Louis Berger, a New Jersey-based engineering firm, was tapped as a subcontractor for the construction of a prison to replace the dilapidated Oahu Community Correctional Center (OCCC), despite having a checkered history of legal troubles and accusations of fraud and corrupt practices.

The improprieties allegedly committed by Louis Berger span nearly a decade and surfaced in 2006 when a former accounting executive filed a whistleblower suit that accused the company of fraud involving the federal government. As a result of that lawsuit, a 2010 deferred prosecution agreement required Louis Berger to pay $18.7 million in criminal fines plus $50.6 million in civil penalties. The company was also placed under federal monitoring.

According to a September 6, 2016 article in the Honolulu Civil Beat, it appeared that neither the Hawaii Department of Public Safety nor the state’s Department of Accounting and General Services had vetted Louis Berger before awarding the firm nearly $1.3 million to assist in replacing the aged OCCC. The project’s general contractor, Architects Hawaii, declined Civil Beat’s request for comment.

“There are certainly some red flags that are raised with the selection of this subcontractor,” said State Senator Will Espero, vice chair of the Senate’s Public Safety Committee. “Architects Hawaii should give us an explanation on why they were chosen, because taxpayer dollars are involved. We need to know that these dollars are spent appropriately and legally.”
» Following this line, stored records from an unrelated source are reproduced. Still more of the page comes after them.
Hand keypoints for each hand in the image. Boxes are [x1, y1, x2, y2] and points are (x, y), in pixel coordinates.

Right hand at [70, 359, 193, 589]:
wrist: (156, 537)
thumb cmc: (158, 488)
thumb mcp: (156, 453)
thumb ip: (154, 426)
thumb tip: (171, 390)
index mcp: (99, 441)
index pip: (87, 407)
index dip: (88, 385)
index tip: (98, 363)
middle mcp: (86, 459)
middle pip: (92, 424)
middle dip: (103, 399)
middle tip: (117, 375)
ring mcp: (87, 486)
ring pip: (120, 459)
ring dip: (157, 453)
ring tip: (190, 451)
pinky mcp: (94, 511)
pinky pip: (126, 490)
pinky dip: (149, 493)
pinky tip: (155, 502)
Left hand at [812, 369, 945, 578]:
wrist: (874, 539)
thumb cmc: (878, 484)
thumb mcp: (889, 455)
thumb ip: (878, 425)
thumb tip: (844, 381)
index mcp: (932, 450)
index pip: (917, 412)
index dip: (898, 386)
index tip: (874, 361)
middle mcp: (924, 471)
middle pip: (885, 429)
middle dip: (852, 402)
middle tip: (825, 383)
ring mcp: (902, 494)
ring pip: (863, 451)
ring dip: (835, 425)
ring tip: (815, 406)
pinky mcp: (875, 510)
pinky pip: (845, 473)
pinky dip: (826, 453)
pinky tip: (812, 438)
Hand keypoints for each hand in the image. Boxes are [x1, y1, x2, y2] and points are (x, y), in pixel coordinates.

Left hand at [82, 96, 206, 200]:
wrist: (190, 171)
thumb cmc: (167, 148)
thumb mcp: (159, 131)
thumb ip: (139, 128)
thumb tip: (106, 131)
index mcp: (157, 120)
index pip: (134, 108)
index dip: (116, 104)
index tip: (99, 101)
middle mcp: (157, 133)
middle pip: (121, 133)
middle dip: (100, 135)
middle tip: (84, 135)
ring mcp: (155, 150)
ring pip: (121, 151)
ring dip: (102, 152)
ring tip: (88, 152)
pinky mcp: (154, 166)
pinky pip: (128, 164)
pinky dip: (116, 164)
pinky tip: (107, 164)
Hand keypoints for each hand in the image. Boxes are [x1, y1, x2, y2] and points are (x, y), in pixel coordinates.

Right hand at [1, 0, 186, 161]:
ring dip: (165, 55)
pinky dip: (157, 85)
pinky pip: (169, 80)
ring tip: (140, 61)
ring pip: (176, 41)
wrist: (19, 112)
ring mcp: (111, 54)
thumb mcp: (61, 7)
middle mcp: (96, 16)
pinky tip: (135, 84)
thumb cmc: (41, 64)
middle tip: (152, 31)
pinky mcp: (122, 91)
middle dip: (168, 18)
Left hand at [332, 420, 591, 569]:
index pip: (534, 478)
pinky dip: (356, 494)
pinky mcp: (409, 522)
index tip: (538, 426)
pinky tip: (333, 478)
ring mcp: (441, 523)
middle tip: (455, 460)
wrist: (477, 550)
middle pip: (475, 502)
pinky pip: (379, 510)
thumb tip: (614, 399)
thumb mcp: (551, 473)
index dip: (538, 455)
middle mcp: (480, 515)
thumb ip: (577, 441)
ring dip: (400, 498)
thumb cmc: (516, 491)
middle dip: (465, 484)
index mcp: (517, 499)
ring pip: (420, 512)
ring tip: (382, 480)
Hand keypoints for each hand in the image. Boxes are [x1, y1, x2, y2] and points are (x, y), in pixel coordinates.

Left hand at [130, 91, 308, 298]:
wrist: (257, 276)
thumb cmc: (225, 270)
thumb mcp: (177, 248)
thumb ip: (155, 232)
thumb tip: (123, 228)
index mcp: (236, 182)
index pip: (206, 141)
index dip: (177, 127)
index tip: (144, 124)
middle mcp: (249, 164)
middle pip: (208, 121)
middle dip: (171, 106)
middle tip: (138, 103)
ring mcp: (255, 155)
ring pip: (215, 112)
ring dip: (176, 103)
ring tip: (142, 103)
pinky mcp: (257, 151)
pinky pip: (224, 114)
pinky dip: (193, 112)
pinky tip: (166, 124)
PLN has repeatedly reported on problems at OCCC, including medical negligence, wrongful imprisonment, security failures and poor conditions of confinement. [See, e.g.: PLN, May 2016, p.38; Feb. 2015, p.56; Nov. 2011, p.19]. Recently, state officials unsuccessfully tried to exempt the construction of a facility to replace OCCC from an environmental impact review. [See: PLN, Aug. 2016, p.32]. The prison construction project remains ongoing.